I'm running Debian. If I use Python's scapy module to formulate a UDP packet, and add a payload bigger than about 1500 bytes, my program crashes, even though the maximum payload of UDP is supposed to be 65,507 bytes.
Is there some Linux setting that prevents me from creating a large UDP packet? Can I adjust the setting?
Edit: I'm creating packets in a loop in Python, and I'm racing against the clock. The program is a traffic generator that is meant to generate traffic at a set limit (ex: 500 packets per second). If it's set for 500 packets per second for example, it only has one second to generate 500 packets, because in the next second, it will have another 500 packets to generate, so it can't fall behind.
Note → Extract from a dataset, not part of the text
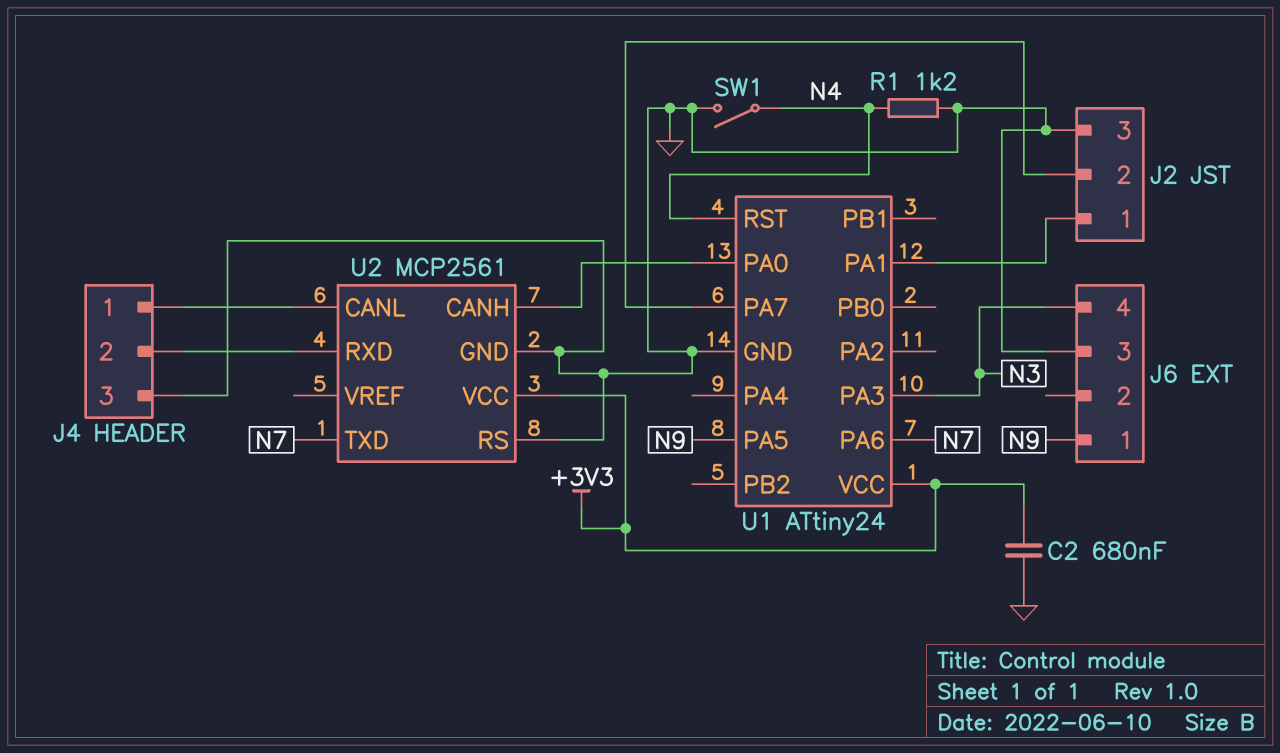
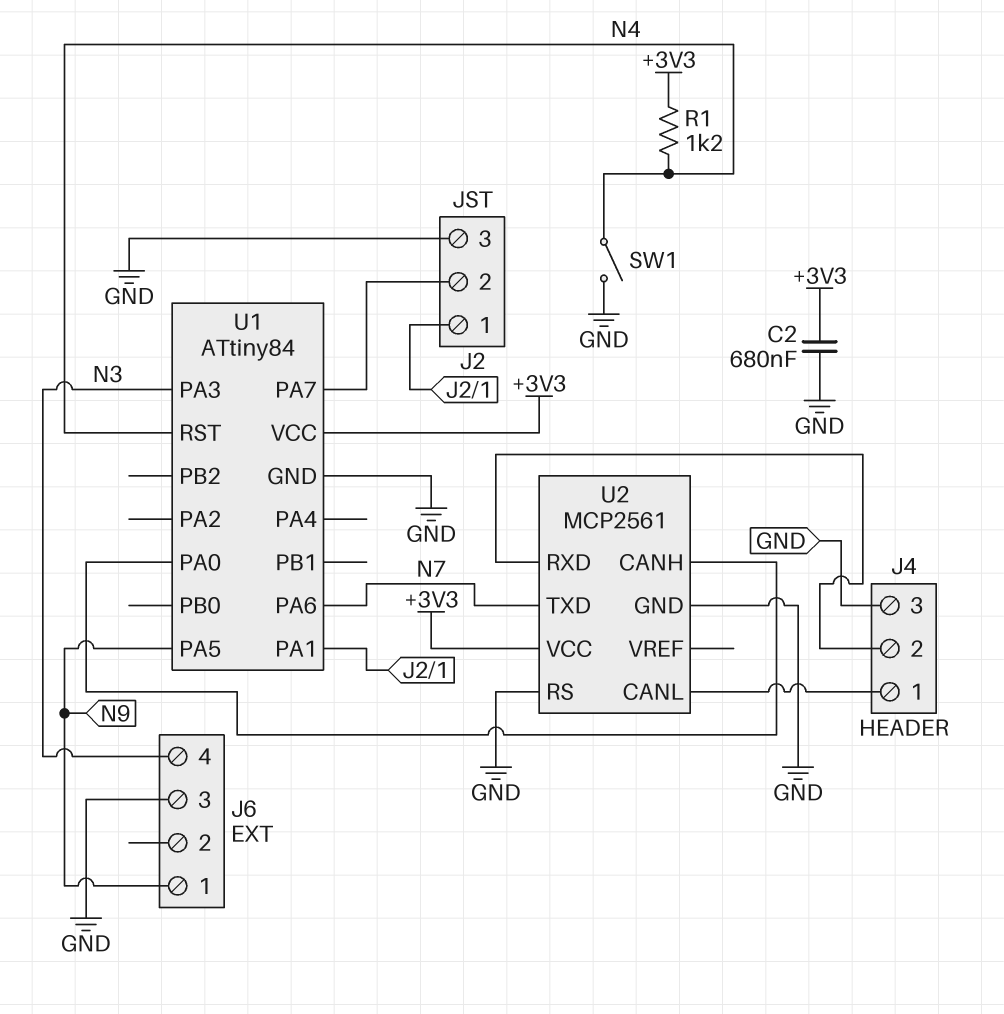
R1: 1.2k (GND, N4) -> 1.2k (+3V3, N4)
U1: ATtiny24 -> ATtiny84

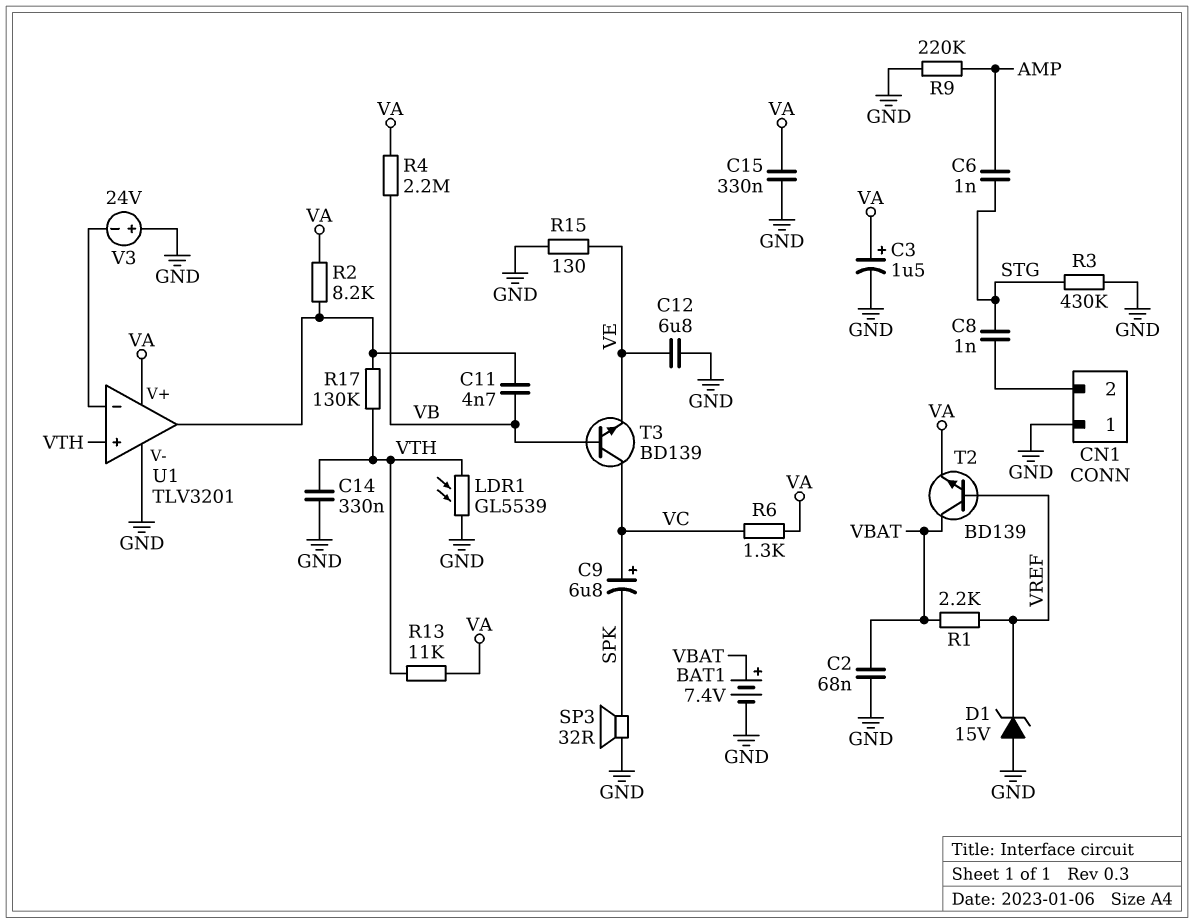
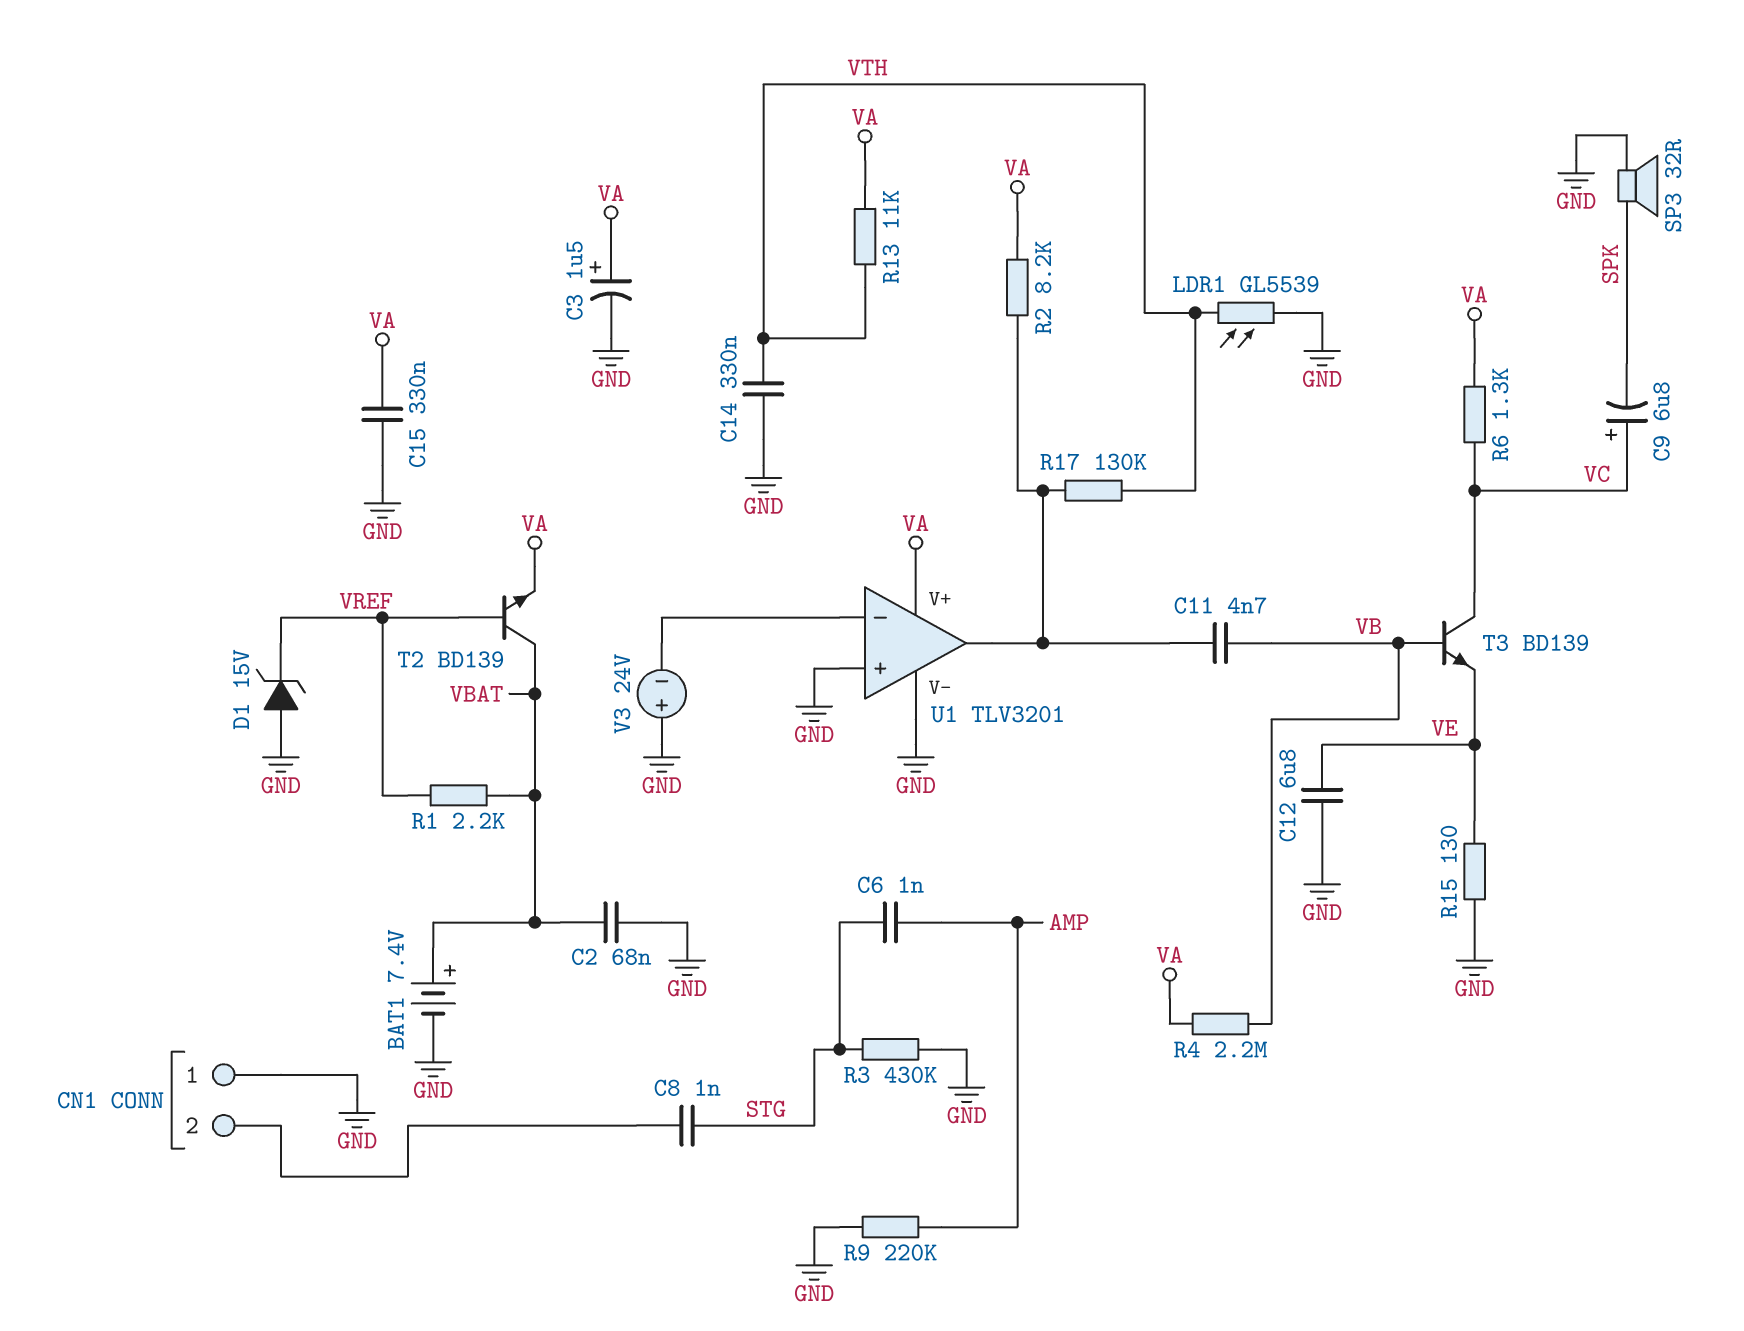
U1 pin in+: VTH -> GND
Right now, I'm hitting a limit of about 400 packets per second before it can't keep up. There are a few solutions to this in theory:
- Use multithreading - something I plan to look into
- Create bigger UDP packets, resulting in less overhead
- What I'm looking into now
Yes, if I make UDP packets with a payload bigger than 1500 bytes, they will be fragmented. From what I understand, the Kernel will handle that. What I'm hoping for is that the kernel, written in C, can fragment a single, large UDP packet into multiple packets and send them out faster than my Python can generate multiple smaller packets. I'm not sure if this is true or not, but it's very easy to test, assuming I can tell the kernel to stop dropping my large UDP packets and actually fragment them and send them out.